Each server declares a default requires_approval (default true — fail-safe). Individual tools can opt out via tool_approval_overrides keyed on the upstream tool name (as the server’s tools/list advertises it, not the namespaced mcp_<id>__<tool> form). Precedence at dispatch time:

  1. Catalog tool_approval_overrides[upstream]

  2. Server-advertised _meta.requires_approval on the tool (where the server uses Squirro’s MCP convention)

  3. Server-level requires_approval

  4. Hard default True

Approval gating runs as one HITL prompt per turn carrying every pending tool call; the user approves / edits / rejects each one in one resume action.

User OAuth flow#

For per_user_oauth servers:

  1. The catalog endpoint (GET /v1/projects/{pid}/catalog) advertises the server with requires_oauth: true, authenticated: false, and authorize_url: /v1/external_mcp/authorize?server_id=<id>.

  2. The FE redirects the user’s browser to authorize_url.

  3. The platform discovers the OAuth metadata, runs PKCE, redirects to the IdP.

  4. The IdP redirects back to /v1/external_mcp/callback; the platform exchanges the code for tokens and stores them Fernet-encrypted under (tenant, project_id, user, server_id).

  5. The next catalog poll shows the server as authenticated: true. The agent can now dispatch tools through it.

Disconnecting an integration#

The FE drives disconnect through DELETE /v1/external_mcp/secrets/{project_id}/{server_id}. The endpoint targets the calling user’s own row keyed (tenant, project_id, user, server_id); there is no admin override that disconnects another user’s integration. project-read is the floor — a read-only project member can still disconnect their own integration.

The endpoint is local-delete only: it does not call the IdP’s token-revoke endpoint. The grant on the upstream lingers until the user revokes it from their IdP account, and tokens expire naturally.
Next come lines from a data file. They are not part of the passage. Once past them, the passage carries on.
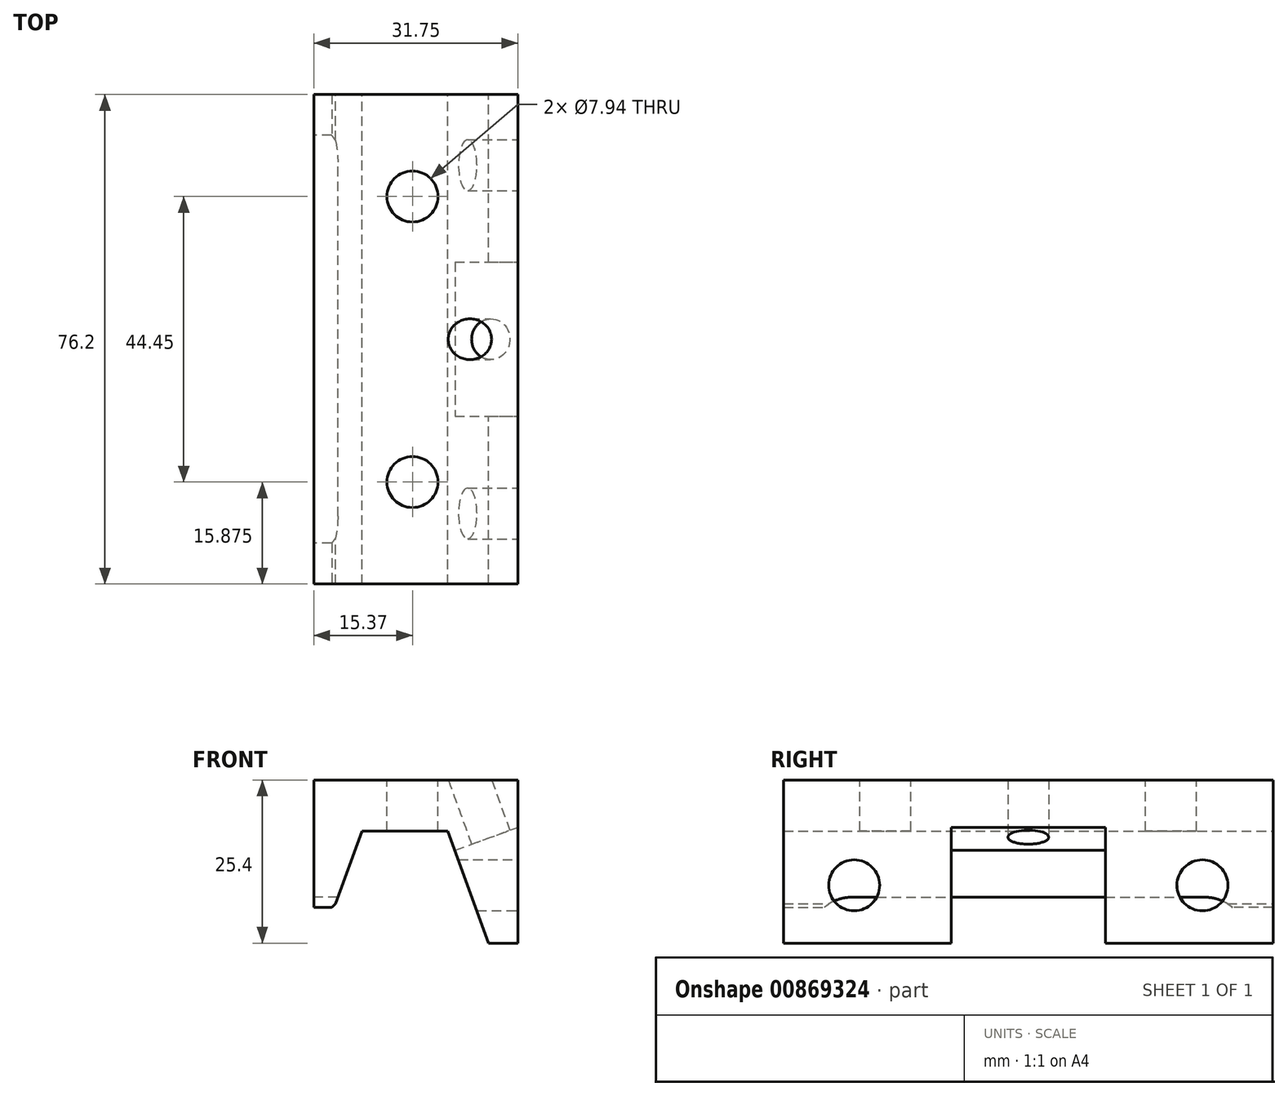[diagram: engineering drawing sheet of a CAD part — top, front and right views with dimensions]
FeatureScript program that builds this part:
annotation { "Feature Type Name" : "Feature", "Feature Type Description" : "" }
export const myFeature = defineFeature(function(context is Context, id is Id, definition is map)
    precondition{}
    {
        {
            var Q0;
            Q0=qCreatedBy(makeId("Front.planeOp"),FACE);
            var sketch = newSketch(context, id + "F0", { "sketchPlane" : qUnion([Q0])});
            skLineSegment(sketch, "E0", {"start": v(-7.86, 17.46) * mm, "end": v(5.5, 17.46) * mm});
            skLineSegment(sketch, "E1", {"start": v(-12.2, 5.56) * mm, "end": v(-15.37, 5.56) * mm});
            skLineSegment(sketch, "E2", {"start": v(11.86, 0) * mm, "end": v(16.38, 0) * mm});
            skLineSegment(sketch, "E3", {"start": v(-7.86, 17.46) * mm, "end": v(-12.2, 5.56) * mm});
            skLineSegment(sketch, "E4", {"start": v(5.5, 17.46) * mm, "end": v(11.86, 0) * mm});
            skPoint(sketch, "E5", {"position": v(8.69, 8.73) * mm});
            skPoint(sketch, "E5.positionSnap0", {"position": v(8.69, 8.73) * mm});
            skPoint(sketch, "E6", {"position": v(0, 17.46) * mm});
            skLineSegment(sketch, "E7", {"start": v(-15.37, 5.56) * mm, "end": v(-15.37, 25.4) * mm});
            skLineSegment(sketch, "E8", {"start": v(-15.37, 25.4) * mm, "end": v(16.38, 25.4) * mm});
            skLineSegment(sketch, "E9", {"start": v(6.6, 14.46) * mm, "end": v(16.38, 18.02) * mm});
            skLineSegment(sketch, "E10", {"start": v(29.07, 14.12) * mm, "end": v(9.34, 6.94) * mm});
            skLineSegment(sketch, "E11", {"start": v(16.38, 25.4) * mm, "end": v(16.38, 0) * mm});
            skPoint(sketch, "E12", {"position": v(19.2, 10.53) * mm});
            skSolve(sketch);
        }
        {
            var Q0;
            {var subQ0=sQuery(id+"F0.wireOp",EDGE,"wyo1lMDk-e6bC-kYg6-a8j1-Ru8ALgOuLrMR");var subQ1=sQuery(id+"F0.wireOp",EDGE,"E9");var subQ2=makeQuery(id+"F0.imprint","INTERSECT",VERTEX,{"derivedFrom":[subQ1,subQ0]});Q0=makeQuery(id+"F0.imprint","IMPRINT",FACE,{"disambiguationData":[TD([[makeQuery(id+"F0.imprint","IMPRINT",EDGE,{"disambiguationData":[TD([[subQ2,1.0]])],"derivedFrom":subQ1}),-1.0]])]});}
            var Q1;
            {var subQ5=sQuery(id+"F0.wireOp",EDGE,"E0");Q1=makeQuery(id+"F0.imprint","IMPRINT",FACE,{"disambiguationData":[TD([[makeQuery(id+"F0.imprint","IMPRINT",EDGE,{"derivedFrom":subQ5}),1.0]])]});}
            var Q2;
            {var subQ0=sQuery(id+"F0.wireOp",EDGE,"E9");var subQ1=sQuery(id+"F0.wireOp",EDGE,"E4");var subQ2=makeQuery(id+"F0.imprint","INTERSECT",VERTEX,{"derivedFrom":[subQ1,subQ0]});Q2=makeQuery(id+"F0.imprint","IMPRINT",FACE,{"disambiguationData":[TD([[makeQuery(id+"F0.imprint","IMPRINT",EDGE,{"disambiguationData":[TD([[subQ2,-1.0]])],"derivedFrom":subQ1}),1.0]])]});}
            var Q3;
            {var subQ5=sQuery(id+"F0.wireOp",EDGE,"MGBtKP5I-cxsz-jBet-ha0O-NG6443iWrkXD.bottom");Q3=makeQuery(id+"F0.imprint","IMPRINT",FACE,{"disambiguationData":[TD([[makeQuery(id+"F0.imprint","IMPRINT",EDGE,{"derivedFrom":subQ5}),1.0]])]});}
            var Q4;
            {var subQ3=sQuery(id+"F0.wireOp",EDGE,"MGBtKP5I-cxsz-jBet-ha0O-NG6443iWrkXD.left");var subQ5=sQuery(id+"F0.wireOp",EDGE,"E9");var subQ6=makeQuery(id+"F0.imprint","INTERSECT",VERTEX,{"derivedFrom":[subQ5,subQ3]});Q4=makeQuery(id+"F0.imprint","IMPRINT",FACE,{"disambiguationData":[TD([[makeQuery(id+"F0.imprint","IMPRINT",EDGE,{"disambiguationData":[TD([[subQ6,-1.0]])],"derivedFrom":subQ5}),-1.0]])]});}
            var Q5;
            {var subQ0=sQuery(id+"F0.wireOp",EDGE,"MGBtKP5I-cxsz-jBet-ha0O-NG6443iWrkXD.left");var subQ1=sQuery(id+"F0.wireOp",EDGE,"E9");var subQ2=makeQuery(id+"F0.imprint","INTERSECT",VERTEX,{"derivedFrom":[subQ1,subQ0]});Q5=makeQuery(id+"F0.imprint","IMPRINT",FACE,{"disambiguationData":[TD([[makeQuery(id+"F0.imprint","IMPRINT",EDGE,{"disambiguationData":[TD([[subQ2,-1.0]])],"derivedFrom":subQ1}),1.0]])]});}
            var Q6;
            {var subQ0=sQuery(id+"F0.wireOp",EDGE,"E11");var subQ1=sQuery(id+"F0.wireOp",EDGE,"wyo1lMDk-e6bC-kYg6-a8j1-Ru8ALgOuLrMR");var subQ2=makeQuery(id+"F0.imprint","INTERSECT",VERTEX,{"derivedFrom":[subQ1,subQ0]});Q6=makeQuery(id+"F0.imprint","IMPRINT",FACE,{"disambiguationData":[TD([[makeQuery(id+"F0.imprint","IMPRINT",EDGE,{"disambiguationData":[TD([[subQ2,1.0]])],"derivedFrom":subQ1}),1.0]])]});}
            var Q7;
            {var subQ0=sQuery(id+"F0.wireOp",EDGE,"E2");Q7=makeQuery(id+"F0.imprint","IMPRINT",FACE,{"disambiguationData":[TD([[makeQuery(id+"F0.imprint","IMPRINT",EDGE,{"derivedFrom":subQ0}),1.0]])]});}
            extrude(context, id + "F1", {"entities" : qUnion([Q0, Q1, Q2, Q3, Q4, Q5, Q6, Q7]), "endBound" : BoundingType.SYMMETRIC, "depth" : 76.2 * mm, "offsetDistance" : 25.4 * mm});
        }
        {
            var Q0;
            {var subQ0=sQuery(id+"F0.wireOp",EDGE,"E2");Q0=makeQuery(id+"F0.imprint","IMPRINT",FACE,{"disambiguationData":[TD([[makeQuery(id+"F0.imprint","IMPRINT",EDGE,{"derivedFrom":subQ0}),1.0]])]});}
            var Q1;
            {var subQ0=sQuery(id+"F0.wireOp",EDGE,"E9");Q1=makeQuery(id+"F0.imprint","IMPRINT",FACE,{"disambiguationData":[TD([[makeQuery(id+"F0.imprint","IMPRINT",EDGE,{"derivedFrom":subQ0}),-1.0]])]});}
            extrude(context, id + "F2", {"entities" : qUnion([Q0, Q1]), "operationType" : NewBodyOperationType.REMOVE, "endBound" : BoundingType.SYMMETRIC, "oppositeDirection" : true, "depth" : 24 * mm, "offsetDistance" : 25.4 * mm});
        }
        {
            var Q0;
            Q0=makeQuery(id+"F1.opExtrude","SWEPT_EDGE",EDGE,{"disambiguationData":[OSD([sQuery(id+"F0.wireOp",EDGE,"E1"),sQuery(id+"F0.wireOp",EDGE,"E3")])]});
            chamfer(context, id + "F3", {"entities" : qUnion([Q0]), "chamferType" : ChamferType.OFFSET_ANGLE, "width" : 0.64 * mm, "oppositeDirection" : false, "angle" : 25 * degree, "tangentPropagation" : true});
        }
        {
            var Q0;
            Q0=makeQuery(id+"F1.opExtrude","SWEPT_FACE",FACE,{"disambiguationData":[OSD([sQuery(id+"F0.wireOp",EDGE,"E11")])]});
            var sketch = newSketch(context, id + "F4", { "sketchPlane" : qUnion([Q0])});
            skPoint(sketch, "E13", {"position": v(-27.1, 9) * mm});
            skCircle(sketch, "E14", {"center": v(-27.1, 9) * mm, "radius": 3.97 * mm});
            skPoint(sketch, "E15", {"position": v(27.1, 9) * mm});
            skCircle(sketch, "E16", {"center": v(27.1, 9) * mm, "radius": 3.97 * mm});
            skSolve(sketch);
        }
        {
            var Q0;
            Q0=makeQuery(id+"F4.imprint","IMPRINT",FACE,{"disambiguationData":[TD([[makeQuery(id+"F4.imprint","IMPRINT",EDGE,{"derivedFrom":sQuery(id+"F4.wireOp",EDGE,"E14")}),1.0]])]});
            var Q1;
            Q1=makeQuery(id+"F4.imprint","IMPRINT",FACE,{"disambiguationData":[TD([[makeQuery(id+"F4.imprint","IMPRINT",EDGE,{"derivedFrom":sQuery(id+"F4.wireOp",EDGE,"E16")}),1.0]])]});
            extrude(context, id + "F5", {"entities" : qUnion([Q0, Q1]), "operationType" : NewBodyOperationType.REMOVE, "oppositeDirection" : true, "depth" : 22.22 * mm, "offsetDistance" : 25.4 * mm});
        }
        {
            var Q0;
            {var subQ0=sQuery(id+"F0.wireOp",EDGE,"E4");var subQ3=sQuery(id+"F0.wireOp",EDGE,"E9");Q0=makeQuery(id+"FioreutmApQ6MFU_1.boolean.opBoolean","SPLIT",FACE,{"disambiguationData":[TD([makeQuery(id+"F1.opExtrude","SWEPT_FACE",FACE,{"disambiguationData":[OSD([subQ0])]})])],"derivedFrom":makeQuery(id+"F2.boolean.opBoolean","COPY",FACE,{"derivedFrom":makeQuery(id+"F2.opExtrude","SWEPT_FACE",FACE,{"disambiguationData":[OSD([subQ3])]})})});}
            var sketch = newSketch(context, id + "F6", { "sketchPlane" : qUnion([Q0])});
            skCircle(sketch, "E17", {"center": v(17.09, 0) * mm, "radius": 3.18 * mm});
            skSolve(sketch);
        }
        {
            var Q0;
            Q0=makeQuery(id+"F6.imprint","IMPRINT",FACE,{"disambiguationData":[TD([[makeQuery(id+"F6.imprint","IMPRINT",EDGE,{"derivedFrom":sQuery(id+"F6.wireOp",EDGE,"E17")}),1.0]])]});
            extrude(context, id + "F7", {"entities" : qUnion([Q0]), "operationType" : NewBodyOperationType.REMOVE, "oppositeDirection" : true, "depth" : 25.4 * mm, "offsetDistance" : 25.4 * mm});
        }
        {
            var Q0;
            Q0=makeQuery(id+"F1.opExtrude","SWEPT_FACE",FACE,{"disambiguationData":[OSD([sQuery(id+"F0.wireOp",EDGE,"E7")])]});
            var sketch = newSketch(context, id + "F8", { "sketchPlane" : qUnion([Q0])});
            skArc(sketch, "E18", {"start": v(38.1, 5.56) * mm, "mid": v(0, 6.64) * mm, "end": v(-38.1, 5.56) * mm});
            skLineSegment(sketch, "E19", {"start": v(-27.55, 7.14) * mm, "end": v(27.55, 7.14) * mm});
            skArc(sketch, "E20", {"start": v(-27.55, 7.14) * mm, "mid": v(-29.8, 6.73) * mm, "end": v(-31.75, 5.56) * mm});
            skArc(sketch, "E21", {"start": v(27.55, 7.14) * mm, "mid": v(29.8, 6.73) * mm, "end": v(31.75, 5.56) * mm});
            skSolve(sketch);
        }
        {
            var Q0;
            {var subQ5=sQuery(id+"F8.wireOp",EDGE,"E19");Q0=makeQuery(id+"F8.imprint","IMPRINT",FACE,{"disambiguationData":[TD([[makeQuery(id+"F8.imprint","IMPRINT",EDGE,{"derivedFrom":subQ5}),-1.0]])]});}
            var Q1;
            {var subQ0=sQuery(id+"F8.wireOp",EDGE,"E21");var subQ1=sQuery(id+"F8.wireOp",EDGE,"E18");var subQ2=makeQuery(id+"F8.imprint","INTERSECT",VERTEX,{"derivedFrom":[subQ1,subQ0]});Q1=makeQuery(id+"F8.imprint","IMPRINT",FACE,{"disambiguationData":[TD([[makeQuery(id+"F8.imprint","IMPRINT",EDGE,{"disambiguationData":[TD([[subQ2,-1.0]])],"derivedFrom":subQ1}),1.0]])]});}
            extrude(context, id + "F9", {"entities" : qUnion([Q0, Q1]), "operationType" : NewBodyOperationType.REMOVE, "oppositeDirection" : true, "depth" : 6.35 * mm, "offsetDistance" : 25.4 * mm});
        }
        {
            var Q0;
            Q0=makeQuery(id+"F1.opExtrude","SWEPT_FACE",FACE,{"disambiguationData":[OSD([sQuery(id+"F0.wireOp",EDGE,"E8")])]});
            var sketch = newSketch(context, id + "F10", { "sketchPlane" : qUnion([Q0])});
            skCircle(sketch, "E22", {"center": v(0, 22.23) * mm, "radius": 3.97 * mm});
            skCircle(sketch, "E23", {"center": v(0, -22.23) * mm, "radius": 3.97 * mm});
            skSolve(sketch);
        }
        {
            var Q0;
            Q0 = qSketchRegion(id + "F10", true);
            extrude(context, id + "F11", {"entities" : qUnion([Q0]), "operationType" : NewBodyOperationType.REMOVE, "oppositeDirection" : true, "depth" : 25.4 * mm, "offsetDistance" : 25.4 * mm});
        }
    });
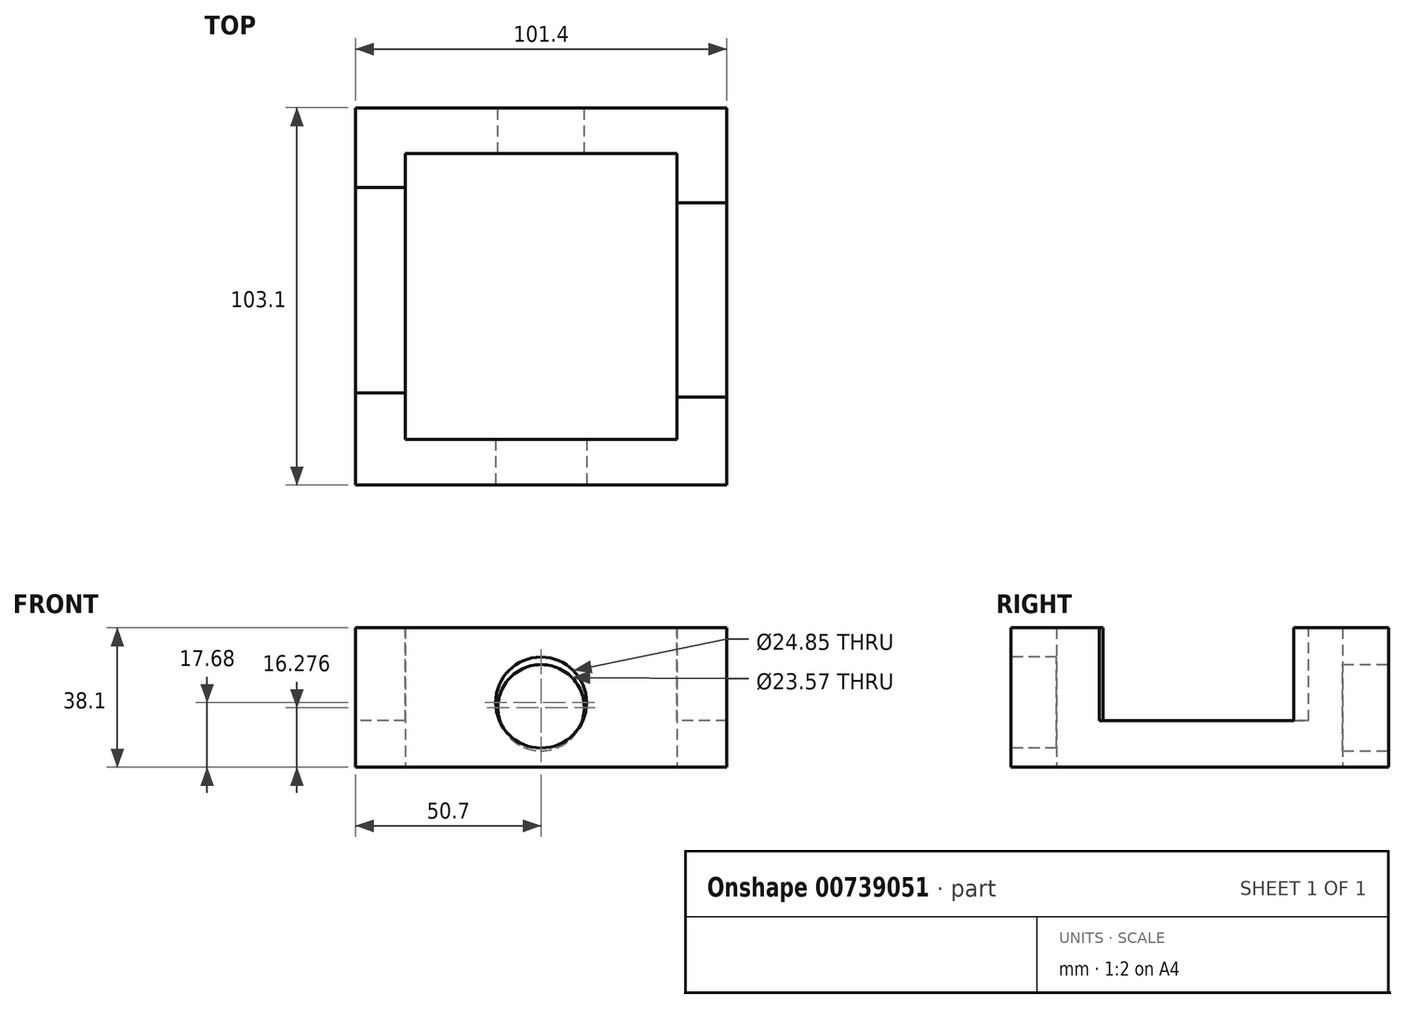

This matches the per-project scope (revoking at the IdP would invalidate any sibling project issued via the same client_id). Returns 204 on success, 404 when no row exists for the target.

The redirect URI the IdP echoes must be pinned in production via SQ_GENAI_V1_EXTERNAL_MCP_REDIRECT_URI. The value must exactly match the URL registered with the IdP (most IdPs reject token exchanges with mismatched redirect URIs). Without the env var, the platform falls back to deriving the URI from the incoming request’s X-Forwarded-Host / X-Forwarded-Proto headers — convenient for local dev behind an honest reverse proxy, but a security risk in any environment where those headers can be spoofed. The platform logs a warning whenever the fallback path is used.

Token refresh is not a runtime concern. An expired token surfaces as a structured auth_required tool error mid-turn; the user re-authorises through the same flow. The platform does not silently refresh.

Going further#

  • Plugin authors writing tools exposed through /studio-mcp (the internal aggregator) consult the V1 internal developer guide studio-mcp-developers-guide.md under the genai service docs.

  • Resource schemas + the picker payload shape are documented in the genai_config reference under the V1 MCP and StudioMcpConfig kinds.